A vague and ambiguous law 

Twice in 2015, Tunisian civil society groups and international organizations raised concerns about the threat the “anti-terrorism and anti-money laundering” law could pose to press freedom.

“The draft law’s use of vague terms to describe terrorist acts, such as ‘supporting terrorism’, leaves the way open for highly subjective interpretations,” says an April 30 statement from groups including RSF, Article 19, the Vigilance Association, Tunis Centre for Press Freedom, Bawssala Association and the International Federation for Human Rights (FIDH). “These could result in unacceptable pressure on the media when reporting news related to terrorism or the authorities’ response to it or criticisms of government policy.”

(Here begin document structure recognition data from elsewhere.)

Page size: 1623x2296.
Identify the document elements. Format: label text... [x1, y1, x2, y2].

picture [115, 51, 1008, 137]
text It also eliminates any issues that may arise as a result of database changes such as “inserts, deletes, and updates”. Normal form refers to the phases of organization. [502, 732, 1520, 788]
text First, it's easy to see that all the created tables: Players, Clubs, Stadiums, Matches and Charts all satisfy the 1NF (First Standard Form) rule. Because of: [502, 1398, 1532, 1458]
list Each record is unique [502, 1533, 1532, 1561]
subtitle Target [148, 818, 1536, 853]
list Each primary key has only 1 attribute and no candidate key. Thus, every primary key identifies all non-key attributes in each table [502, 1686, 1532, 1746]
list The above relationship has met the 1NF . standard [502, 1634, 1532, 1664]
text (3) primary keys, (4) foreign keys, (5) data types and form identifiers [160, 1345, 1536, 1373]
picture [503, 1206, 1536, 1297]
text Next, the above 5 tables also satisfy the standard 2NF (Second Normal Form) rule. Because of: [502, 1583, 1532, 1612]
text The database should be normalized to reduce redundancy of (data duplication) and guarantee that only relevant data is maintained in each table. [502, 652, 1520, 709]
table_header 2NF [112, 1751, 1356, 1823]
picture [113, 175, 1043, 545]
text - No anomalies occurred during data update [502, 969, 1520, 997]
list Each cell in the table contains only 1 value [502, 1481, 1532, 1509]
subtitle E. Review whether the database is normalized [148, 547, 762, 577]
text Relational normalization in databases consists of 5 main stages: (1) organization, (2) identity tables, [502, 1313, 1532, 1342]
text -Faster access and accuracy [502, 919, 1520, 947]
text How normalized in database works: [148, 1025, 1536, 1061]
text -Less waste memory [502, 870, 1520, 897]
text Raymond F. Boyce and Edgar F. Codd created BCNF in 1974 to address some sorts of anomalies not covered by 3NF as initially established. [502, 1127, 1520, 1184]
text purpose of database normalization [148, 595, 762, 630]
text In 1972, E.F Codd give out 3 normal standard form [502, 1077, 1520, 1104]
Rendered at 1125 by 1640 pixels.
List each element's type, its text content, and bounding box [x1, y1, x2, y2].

When the anti-terrorism law was approved by Parliament, 15 unions and human rights groups expressed regret that the authorities had not taken civil society’s views into account on the articles related to “threats to rights and freedoms in Tunisia”.

Back to the past?

“Why this policy of double standards targeting media professionals?” asks Mahmoud Dhaouadi, director of the Tunis Centre for Press Freedom. “Dozens of recorded attacks on journalists doing their job have gone unpunished and at the same time when a journalist commits a professional error he is threatened almost immediately with judicial sanctions. Do the authorities see journalists as enemies that should be silenced?”  

Is the government’s anti-terrorism strategy, which opinion polls suggest most Tunisians support, serving as a way to restrict freedom of expression and gag journalists of the public media (“the first targets”, according to Professor Chouikha)? The chain of reactions and decisions provoked by the Mabrouk Soltani video has provoked a host of suspicions in the profession, especially since covering terrorism has become almost a daily task for journalists. After the Bardo attacks on March 18 (22 victims), the Sousse attacks on June 26 (38 victims) and the many Jihadist attacks on security forces (hundreds of dead and injured), another attack took place against a presidential guard bus on Tuesday November 24, leaving 12 dead.

“Is the freedom obtained after the January 14 Revolution just temporary?” asks Professor Chouikha. “Are we moving to a situation like in Turkey where underneath the façade of a secular, democratic state, one party controls the media?”

The “supporting terrorism” article of the August 5 law is already raising the old demons of the Tunisian press: fear, censorship, self-censorship and lack of proper regulation.